● Exercise description: Of the entries that follow, how many lines hold the word "Rendered"? Reply with the number only.

● Supplied data:
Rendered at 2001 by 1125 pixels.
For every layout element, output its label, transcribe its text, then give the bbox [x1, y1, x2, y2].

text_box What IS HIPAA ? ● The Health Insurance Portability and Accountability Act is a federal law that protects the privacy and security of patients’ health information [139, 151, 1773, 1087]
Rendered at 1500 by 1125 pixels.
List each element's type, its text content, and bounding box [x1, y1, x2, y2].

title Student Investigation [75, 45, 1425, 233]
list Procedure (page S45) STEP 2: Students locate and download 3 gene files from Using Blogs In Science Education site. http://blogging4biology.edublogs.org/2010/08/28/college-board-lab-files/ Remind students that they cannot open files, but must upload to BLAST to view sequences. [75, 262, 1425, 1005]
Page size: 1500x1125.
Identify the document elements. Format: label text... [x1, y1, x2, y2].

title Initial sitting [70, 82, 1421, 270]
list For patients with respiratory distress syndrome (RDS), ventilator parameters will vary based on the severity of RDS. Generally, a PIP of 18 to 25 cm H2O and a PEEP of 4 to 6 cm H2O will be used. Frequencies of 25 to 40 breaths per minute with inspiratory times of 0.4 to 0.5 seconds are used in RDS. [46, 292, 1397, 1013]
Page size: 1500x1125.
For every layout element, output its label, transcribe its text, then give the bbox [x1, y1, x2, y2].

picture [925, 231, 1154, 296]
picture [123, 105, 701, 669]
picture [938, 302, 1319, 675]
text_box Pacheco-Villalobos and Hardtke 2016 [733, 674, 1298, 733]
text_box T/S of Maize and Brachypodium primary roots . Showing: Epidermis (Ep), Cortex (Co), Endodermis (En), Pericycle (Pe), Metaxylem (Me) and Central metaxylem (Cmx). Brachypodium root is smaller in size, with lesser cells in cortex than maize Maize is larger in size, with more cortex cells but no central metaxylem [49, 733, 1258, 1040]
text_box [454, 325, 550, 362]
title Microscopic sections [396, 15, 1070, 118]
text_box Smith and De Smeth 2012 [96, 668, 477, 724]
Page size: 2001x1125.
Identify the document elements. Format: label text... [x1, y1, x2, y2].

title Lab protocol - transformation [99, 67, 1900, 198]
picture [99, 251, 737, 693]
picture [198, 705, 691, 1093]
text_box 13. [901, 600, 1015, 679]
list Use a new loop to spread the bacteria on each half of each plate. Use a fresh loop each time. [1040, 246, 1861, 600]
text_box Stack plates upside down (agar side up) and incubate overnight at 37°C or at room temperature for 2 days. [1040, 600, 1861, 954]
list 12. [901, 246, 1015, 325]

● Task result: 2